Introduction
Ghrelin is one of the most important gut hormones in metabolic and growth hormone research. As the endogenous ligand for the GHS-R1a receptor, it mediates hunger signaling, growth hormone release, and a range of metabolic functions. Understanding ghrelin’s biology provides essential context for research with GHRP compounds and other GHS-R1a agonists.
Discovery and Structure
Ghrelin was discovered in 1999 by Masayasu Kojima and colleagues in Japan, identified as the endogenous ligand for the previously orphaned growth hormone secretagogue receptor (GHS-R1a). It is a 28-amino acid peptide with a unique and essential posttranslational modification — octanoylation of serine at position 3. This n-octanoic acid side chain is required for GHS-R1a binding and GH-releasing activity; des-acyl ghrelin (without the octanoyl modification) does not activate GHS-R1a.
Production and Regulation
Ghrelin is produced primarily by specialized X/A-like cells (also called P/D1 cells) in the gastric fundus. Plasma ghrelin levels rise sharply before meals and fall after eating, establishing it as a hunger hormone that anticipates and initiates meals. Ghrelin levels are also elevated by caloric restriction, weight loss, and fasting, and are reduced by obesity and high-fat feeding. Sleep deprivation increases ghrelin levels, providing a potential mechanism connecting sleep insufficiency to increased appetite.
GHS-R1a Signaling
Ghrelin acts through GHS-R1a (also called the growth hormone secretagogue receptor type 1a), a GPCR highly expressed in the pituitary, hypothalamus, and other brain regions. GHS-R1a couples primarily to Gq, activating phospholipase C and increasing intracellular calcium. It also activates Gi-mediated pathways. GHS-R1a has unusually high constitutive activity — it maintains substantial signaling even without ghrelin bound, making it sensitive to inverse agonists like LEAP2.
GH-Releasing Effects
Ghrelin is a potent stimulator of GH release from the pituitary through GHS-R1a activation. It acts synergistically with GHRH — the combination of ghrelin (or GHRP mimetics) and GHRH produces much greater GH release than either alone. This is because GHRH increases GH pulse amplitude through pituitary GHRH receptors while ghrelin/GHRPs increase pulse frequency through GHS-R1a. Synthetic ghrelin mimetics (GHRPs) were developed before ghrelin itself was discovered, and their pharmacology predicted ghrelin’s existence and mechanism.
Appetite and Metabolic Effects
Ghrelin’s hunger-stimulating effects are mediated through GHS-R1a in the hypothalamic arcuate nucleus, where it activates NPY/AgRP neurons that promote food intake and suppress energy expenditure. These are the same neurons inhibited by leptin — ghrelin and leptin function as opposing hormonal regulators of energy balance. Ghrelin also influences gastric motility, adipogenesis, glucose metabolism, and reward circuits related to food motivation.
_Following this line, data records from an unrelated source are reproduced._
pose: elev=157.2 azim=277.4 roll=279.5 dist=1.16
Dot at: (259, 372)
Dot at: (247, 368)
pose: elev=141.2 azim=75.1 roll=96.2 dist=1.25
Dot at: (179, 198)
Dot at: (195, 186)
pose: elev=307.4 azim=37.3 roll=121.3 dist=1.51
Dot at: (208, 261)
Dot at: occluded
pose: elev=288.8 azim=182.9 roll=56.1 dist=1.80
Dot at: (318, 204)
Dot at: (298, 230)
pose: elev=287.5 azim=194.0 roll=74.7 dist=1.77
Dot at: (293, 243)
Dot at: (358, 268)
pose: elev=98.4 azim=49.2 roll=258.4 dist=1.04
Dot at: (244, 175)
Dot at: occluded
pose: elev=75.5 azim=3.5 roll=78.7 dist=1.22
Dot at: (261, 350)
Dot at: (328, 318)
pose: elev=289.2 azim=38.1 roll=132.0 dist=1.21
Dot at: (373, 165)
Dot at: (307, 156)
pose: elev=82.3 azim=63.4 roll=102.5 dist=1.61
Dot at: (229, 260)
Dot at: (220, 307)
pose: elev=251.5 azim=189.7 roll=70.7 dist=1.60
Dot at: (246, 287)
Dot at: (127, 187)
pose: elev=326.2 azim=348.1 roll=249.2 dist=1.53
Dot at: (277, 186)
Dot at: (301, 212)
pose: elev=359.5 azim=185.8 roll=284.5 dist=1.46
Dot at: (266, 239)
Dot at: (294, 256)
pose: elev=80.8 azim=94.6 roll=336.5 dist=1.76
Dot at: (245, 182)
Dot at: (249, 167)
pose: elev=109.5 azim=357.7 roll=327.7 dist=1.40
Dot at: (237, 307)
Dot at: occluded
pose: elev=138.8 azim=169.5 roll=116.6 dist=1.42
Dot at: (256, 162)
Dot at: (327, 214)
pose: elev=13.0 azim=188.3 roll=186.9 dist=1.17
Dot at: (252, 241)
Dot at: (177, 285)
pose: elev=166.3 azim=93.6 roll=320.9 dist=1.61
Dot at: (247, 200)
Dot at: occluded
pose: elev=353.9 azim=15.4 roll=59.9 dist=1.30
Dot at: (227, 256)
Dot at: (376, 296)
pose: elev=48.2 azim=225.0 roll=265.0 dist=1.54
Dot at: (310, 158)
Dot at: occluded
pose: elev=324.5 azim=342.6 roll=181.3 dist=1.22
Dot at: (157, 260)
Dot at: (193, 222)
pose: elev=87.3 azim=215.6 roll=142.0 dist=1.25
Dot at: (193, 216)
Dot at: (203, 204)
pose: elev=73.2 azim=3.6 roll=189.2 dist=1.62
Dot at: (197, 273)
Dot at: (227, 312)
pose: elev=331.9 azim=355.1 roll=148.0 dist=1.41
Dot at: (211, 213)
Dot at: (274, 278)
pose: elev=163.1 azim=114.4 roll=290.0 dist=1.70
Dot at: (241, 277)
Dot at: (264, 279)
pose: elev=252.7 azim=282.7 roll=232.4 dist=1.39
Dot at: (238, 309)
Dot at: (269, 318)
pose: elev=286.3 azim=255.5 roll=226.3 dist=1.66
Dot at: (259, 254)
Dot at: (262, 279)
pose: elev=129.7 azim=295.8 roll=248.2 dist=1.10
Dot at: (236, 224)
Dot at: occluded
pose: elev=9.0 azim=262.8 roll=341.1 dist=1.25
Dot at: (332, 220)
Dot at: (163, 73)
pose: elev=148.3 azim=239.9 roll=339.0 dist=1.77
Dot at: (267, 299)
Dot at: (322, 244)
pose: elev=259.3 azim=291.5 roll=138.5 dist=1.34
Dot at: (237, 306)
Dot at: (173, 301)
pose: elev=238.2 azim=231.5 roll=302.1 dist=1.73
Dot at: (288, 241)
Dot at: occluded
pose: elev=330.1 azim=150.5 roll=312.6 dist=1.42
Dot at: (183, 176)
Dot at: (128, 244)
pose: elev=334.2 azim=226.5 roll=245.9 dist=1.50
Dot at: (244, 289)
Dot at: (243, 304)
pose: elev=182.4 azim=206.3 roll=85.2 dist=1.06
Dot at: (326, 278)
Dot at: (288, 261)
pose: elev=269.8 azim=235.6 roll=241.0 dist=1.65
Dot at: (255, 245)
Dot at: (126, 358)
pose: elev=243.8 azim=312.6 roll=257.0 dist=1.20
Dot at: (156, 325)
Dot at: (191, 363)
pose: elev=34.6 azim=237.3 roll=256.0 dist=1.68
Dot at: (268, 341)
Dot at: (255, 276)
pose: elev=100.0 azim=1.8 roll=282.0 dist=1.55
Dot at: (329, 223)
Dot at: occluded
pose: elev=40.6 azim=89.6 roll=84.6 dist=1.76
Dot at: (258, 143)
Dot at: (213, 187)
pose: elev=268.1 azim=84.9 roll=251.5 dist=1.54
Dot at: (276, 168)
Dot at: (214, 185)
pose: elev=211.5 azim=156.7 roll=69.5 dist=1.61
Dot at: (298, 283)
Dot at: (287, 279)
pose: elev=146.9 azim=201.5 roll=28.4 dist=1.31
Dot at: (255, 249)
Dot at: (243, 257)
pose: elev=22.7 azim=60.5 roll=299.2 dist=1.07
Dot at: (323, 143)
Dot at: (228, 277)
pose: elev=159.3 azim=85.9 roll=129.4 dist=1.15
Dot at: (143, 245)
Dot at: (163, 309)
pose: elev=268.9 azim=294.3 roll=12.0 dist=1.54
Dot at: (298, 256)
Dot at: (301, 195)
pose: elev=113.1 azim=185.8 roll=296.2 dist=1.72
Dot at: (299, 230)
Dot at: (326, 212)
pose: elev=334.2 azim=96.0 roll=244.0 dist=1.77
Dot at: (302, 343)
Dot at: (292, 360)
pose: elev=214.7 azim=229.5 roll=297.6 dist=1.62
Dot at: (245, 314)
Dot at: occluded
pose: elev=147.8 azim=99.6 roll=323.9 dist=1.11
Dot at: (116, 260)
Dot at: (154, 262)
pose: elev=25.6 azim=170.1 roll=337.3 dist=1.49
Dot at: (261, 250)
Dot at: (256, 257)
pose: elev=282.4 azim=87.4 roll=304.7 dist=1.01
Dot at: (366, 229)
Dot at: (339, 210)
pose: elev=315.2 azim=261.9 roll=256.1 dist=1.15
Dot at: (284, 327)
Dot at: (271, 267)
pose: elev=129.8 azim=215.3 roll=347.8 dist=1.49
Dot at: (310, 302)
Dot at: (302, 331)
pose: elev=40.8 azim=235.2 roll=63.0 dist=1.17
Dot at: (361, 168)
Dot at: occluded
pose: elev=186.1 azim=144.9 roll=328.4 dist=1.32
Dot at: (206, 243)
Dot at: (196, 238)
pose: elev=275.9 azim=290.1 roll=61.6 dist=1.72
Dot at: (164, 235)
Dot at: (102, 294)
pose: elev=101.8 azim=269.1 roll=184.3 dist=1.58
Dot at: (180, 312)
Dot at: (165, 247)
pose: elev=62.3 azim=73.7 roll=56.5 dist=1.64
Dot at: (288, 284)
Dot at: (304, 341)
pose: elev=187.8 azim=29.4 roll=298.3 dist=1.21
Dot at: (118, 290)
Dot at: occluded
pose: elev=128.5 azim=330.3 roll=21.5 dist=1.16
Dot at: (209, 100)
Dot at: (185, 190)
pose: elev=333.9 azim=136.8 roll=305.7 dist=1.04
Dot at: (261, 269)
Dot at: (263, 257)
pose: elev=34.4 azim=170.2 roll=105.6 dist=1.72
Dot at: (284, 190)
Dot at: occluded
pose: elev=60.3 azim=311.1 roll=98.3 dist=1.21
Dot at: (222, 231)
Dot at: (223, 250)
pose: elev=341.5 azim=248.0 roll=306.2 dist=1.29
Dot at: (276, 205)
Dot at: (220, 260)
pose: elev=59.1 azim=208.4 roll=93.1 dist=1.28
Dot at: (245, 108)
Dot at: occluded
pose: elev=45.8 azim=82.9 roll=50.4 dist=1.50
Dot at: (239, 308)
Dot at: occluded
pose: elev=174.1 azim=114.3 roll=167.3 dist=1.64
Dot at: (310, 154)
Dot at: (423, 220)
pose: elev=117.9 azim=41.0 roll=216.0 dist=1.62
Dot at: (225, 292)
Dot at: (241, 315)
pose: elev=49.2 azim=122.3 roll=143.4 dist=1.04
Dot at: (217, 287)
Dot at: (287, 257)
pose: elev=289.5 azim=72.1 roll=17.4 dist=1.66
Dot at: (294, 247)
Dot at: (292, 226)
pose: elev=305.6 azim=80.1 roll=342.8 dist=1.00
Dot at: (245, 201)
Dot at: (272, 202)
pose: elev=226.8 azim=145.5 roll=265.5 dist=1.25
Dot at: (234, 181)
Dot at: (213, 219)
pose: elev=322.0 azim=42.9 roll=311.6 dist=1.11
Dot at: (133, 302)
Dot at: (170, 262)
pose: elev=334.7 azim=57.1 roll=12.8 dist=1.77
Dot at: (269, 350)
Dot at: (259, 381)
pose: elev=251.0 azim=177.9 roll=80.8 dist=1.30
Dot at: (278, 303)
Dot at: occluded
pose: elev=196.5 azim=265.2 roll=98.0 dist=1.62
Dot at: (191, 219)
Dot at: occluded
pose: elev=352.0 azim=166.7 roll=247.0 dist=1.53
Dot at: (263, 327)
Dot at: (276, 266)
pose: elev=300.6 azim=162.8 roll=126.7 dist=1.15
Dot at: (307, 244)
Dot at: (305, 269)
Synthetic Ghrelin Mimetics (GHRPs)
The GHRP compounds used in research — GHRP-6, GHRP-2, Ipamorelin, Hexarelin — are all synthetic ghrelin mimetics that activate GHS-R1a. Their differential effects on cortisol, prolactin, and appetite reflect different activation profiles at GHS-R1a and potentially at other receptors. Ipamorelin’s selectivity for GH release without appetite stimulation or cortisol elevation suggests it engages GHS-R1a in a way that preferentially activates GH-releasing signaling over appetite-regulating signaling — a concept related to biased agonism at the receptor.
Conclusion
Ghrelin is a multifunctional gut hormone that regulates GH release, appetite, and metabolism through GHS-R1a. Its discovery validated the GHS receptor pharmacology that had been characterized through synthetic GHRP compounds for more than a decade, and its unique octanoyl modification, constitutively active receptor, and opposing relationship with leptin make it one of the most scientifically interesting hormones in metabolic research.